Uses and advantages of Rezafungin

Rezafungin is a novel, once-weekly antifungal being developed for the treatment and prevention of serious fungal infections.Rezafungin is a member of the echinocandin class of drugs. Echinocandins are considered the safest antifungal drugs available and are suggested by the Infectious Disease Society of America (IDSA) as first-line treatment for fungal infections. Rezafungin’s structure and properties have been precisely refined to retain the safety benefits of echinocandin drugs while enhancing its pharmacokinetic and pharmacodynamic properties to create a longer-lasting, next-generation treatment and preventative, capable of addressing even drug-resistant species.

Uses

Rezafungin (CD-101) is a second generation echinocandin with a similar spectrum and mechanism of action. Along with fosmanogepix, ibrexafungerp, olorofim, and opelconazole, rezafungin heralds a new era in the treatment of fungal infections. 

Related research

Rezafungin is a structural analogue of anidulafungin. It is a cyclic hexapeptide with a lipophilic tail and a choline moiety at the C-5 ornithine position which enhances its stability. The changes in the structure influence increased chemical stability in plasma, aqueous solution, and at elevated temperature. The pharmacokinetic profile enables once-weekly intravenous formulation for the treatment and prophylaxis of systemic fungal infections. 

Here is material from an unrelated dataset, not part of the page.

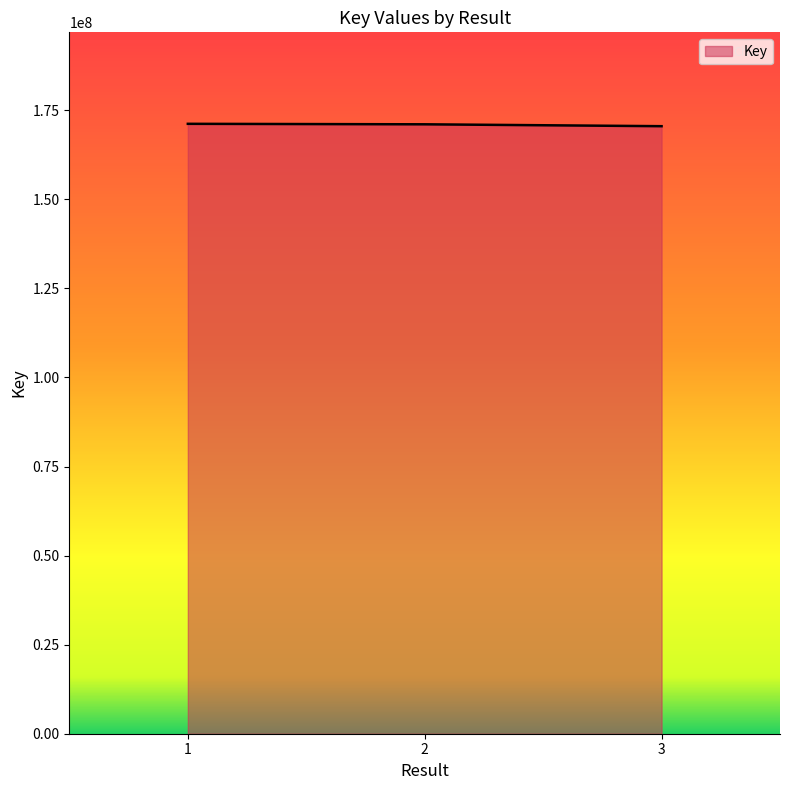

What is the sum of the values at 3 and 1?

341736505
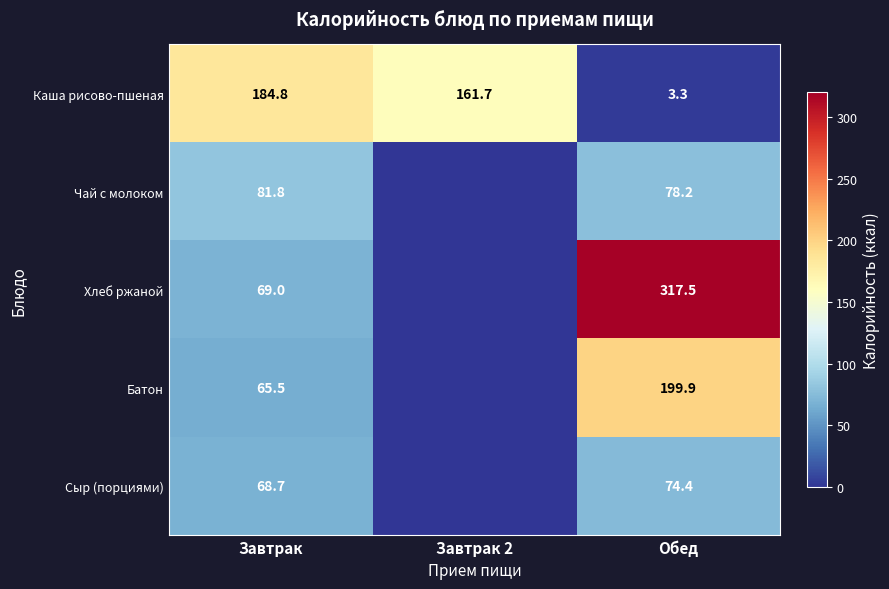

What value does the Каша рисово-пшеная series have at Завтрак 2?

161.7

Rezafungin was compared to caspofungin in the STRIVE study, which was a double-blind phase-2 trial. Adult patients with candidaemia or invasive candidiasis were randomized to receive caspofungin (70 mg loading dose, then 50 mg) or rezafungin (400 mg per week, or 400 mg for the first week, then 200 mg per week) for a total duration of therapy of up to 4 weeks. Clinical cure, investigator-assessed clinical response, and survival were the endpoints of the trial. The cure rates were 67.2% for caspofungin, 60.5% for rezafungin 400 mg, and 76.1% (35/46) for rezafungin 400/200 mg. The 30-day all-cause mortality was 15.8% in patients on rezafungin 400 mg, 4.4% in patients on rezafungin 400/200 mg, and 13.1% in the caspofungin group. 

Clearance of candidaemia was achieved in 19.5 h in the rezafungin group and 22.8 h in caspofungin group.There were no safety issues identified during the conduct of the trial. The reason for the difference between the cure rates in the two rezafungin groups has no obvious explanation but it may be related to the structure of the trial e.g., the cure assessment category of ‘indeterminate’ when evaluating the outcome. Rezafungin has been investigated in murine models of Pneumocystis murina. Four weeks of rezafungin prevented the development of P. murina pneumonia in mice. Eight weeks of treatment led to abolition of established infection. Thus, rezafungin may hold promise for human infections with P. jirovecii. 

Advantages

Rezafungin may have advantages other than the favorable pharmacokinetic profile. Data suggest that the development of resistance is less likely with rezafungin, with a mutant prevention concentration of 16 mg/L i.e., at and above this level, selection of mutants is unlikely, a property it shares with other echinocandins. However, it might attain this concentration in tissues more readily and predictably which reduces the chances of selection of resistant fungal cells (Garcia-Effron, 2020). In a murine model of intra-abdominal candidiasis, rezafungin was shown to have superior penetration into tissue as compared to micafungin.